▶ **Given request**: Rewrite the entries, from the start through the line containing "scientific name: Notophthalmus viridescens", as a two-column CSV with the headers rank and name. Give one row per line, with the line's text under rank and its answer under name, each in its own quoted field with any line breaks turned into spaces.

▶ **Data section**:
Begin

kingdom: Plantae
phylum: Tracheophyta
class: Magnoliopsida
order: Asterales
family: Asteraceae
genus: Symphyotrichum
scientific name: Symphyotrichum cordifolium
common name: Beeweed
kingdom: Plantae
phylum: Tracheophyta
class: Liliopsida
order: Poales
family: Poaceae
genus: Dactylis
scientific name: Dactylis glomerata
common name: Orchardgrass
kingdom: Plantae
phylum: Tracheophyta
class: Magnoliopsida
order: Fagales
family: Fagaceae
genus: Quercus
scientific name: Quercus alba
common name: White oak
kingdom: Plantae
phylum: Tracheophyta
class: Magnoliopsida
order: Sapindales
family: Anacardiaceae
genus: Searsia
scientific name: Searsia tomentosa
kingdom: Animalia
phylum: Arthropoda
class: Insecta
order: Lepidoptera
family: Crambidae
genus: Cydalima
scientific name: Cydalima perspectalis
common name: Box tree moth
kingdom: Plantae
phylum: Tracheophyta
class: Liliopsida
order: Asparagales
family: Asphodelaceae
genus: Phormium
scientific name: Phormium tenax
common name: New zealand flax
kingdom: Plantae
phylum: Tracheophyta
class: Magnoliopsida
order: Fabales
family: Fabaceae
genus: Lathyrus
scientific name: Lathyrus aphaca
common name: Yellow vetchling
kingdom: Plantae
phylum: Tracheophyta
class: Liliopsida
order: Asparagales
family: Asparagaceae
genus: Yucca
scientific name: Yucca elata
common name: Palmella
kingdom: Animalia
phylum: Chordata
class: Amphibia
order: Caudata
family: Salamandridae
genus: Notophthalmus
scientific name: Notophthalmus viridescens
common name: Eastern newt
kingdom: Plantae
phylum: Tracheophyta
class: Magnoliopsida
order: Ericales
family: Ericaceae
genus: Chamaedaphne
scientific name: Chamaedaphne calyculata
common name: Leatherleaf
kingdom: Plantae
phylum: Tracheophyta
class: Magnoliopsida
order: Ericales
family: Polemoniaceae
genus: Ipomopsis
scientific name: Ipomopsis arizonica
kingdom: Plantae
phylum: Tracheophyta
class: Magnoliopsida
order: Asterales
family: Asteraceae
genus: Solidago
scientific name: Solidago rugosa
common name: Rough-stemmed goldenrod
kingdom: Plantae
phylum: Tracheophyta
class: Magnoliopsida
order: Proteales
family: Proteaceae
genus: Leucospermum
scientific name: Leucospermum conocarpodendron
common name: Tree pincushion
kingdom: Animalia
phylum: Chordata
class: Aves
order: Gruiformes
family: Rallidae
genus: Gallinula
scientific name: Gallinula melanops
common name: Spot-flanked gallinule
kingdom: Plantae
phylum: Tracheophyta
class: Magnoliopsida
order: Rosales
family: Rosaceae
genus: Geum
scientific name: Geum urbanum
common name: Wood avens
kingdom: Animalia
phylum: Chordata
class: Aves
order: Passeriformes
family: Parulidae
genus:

End

▶ **Solution to this problem**:
rank,name
"kingdom:","Plantae"
"phylum:","Tracheophyta"
"class:","Magnoliopsida"
"order:","Asterales"
"family:","Asteraceae"
"genus:","Symphyotrichum"
"scientific name:","Symphyotrichum cordifolium"
"common name:","Beeweed"
"kingdom:","Plantae"
"phylum:","Tracheophyta"
"class:","Liliopsida"
"order:","Poales"
"family:","Poaceae"
"genus:","Dactylis"
"scientific name:","Dactylis glomerata"
"common name:","Orchardgrass"
"kingdom:","Plantae"
"phylum:","Tracheophyta"
"class:","Magnoliopsida"
"order:","Fagales"
"family:","Fagaceae"
"genus:","Quercus"
"scientific name:","Quercus alba"
"common name:","White oak"
"kingdom:","Plantae"
"phylum:","Tracheophyta"
"class:","Magnoliopsida"
"order:","Sapindales"
"family:","Anacardiaceae"
"genus:","Searsia"
"scientific name:","Searsia tomentosa"
"kingdom:","Animalia"
"phylum:","Arthropoda"
"class:","Insecta"
"order:","Lepidoptera"
"family:","Crambidae"
"genus:","Cydalima"
"scientific name:","Cydalima perspectalis"
"common name:","Box tree moth"
"kingdom:","Plantae"
"phylum:","Tracheophyta"
"class:","Liliopsida"
"order:","Asparagales"
"family:","Asphodelaceae"
"genus:","Phormium"
"scientific name:","Phormium tenax"
"common name:","New zealand flax"
"kingdom:","Plantae"
"phylum:","Tracheophyta"
"class:","Magnoliopsida"
"order:","Fabales"
"family:","Fabaceae"
"genus:","Lathyrus"
"scientific name:","Lathyrus aphaca"
"common name:","Yellow vetchling"
"kingdom:","Plantae"
"phylum:","Tracheophyta"
"class:","Liliopsida"
"order:","Asparagales"
"family:","Asparagaceae"
"genus:","Yucca"
"scientific name:","Yucca elata"
"common name:","Palmella"
"kingdom:","Animalia"
"phylum:","Chordata"
"class:","Amphibia"
"order:","Caudata"
"family:","Salamandridae"
"genus:","Notophthalmus"
"scientific name:","Notophthalmus viridescens"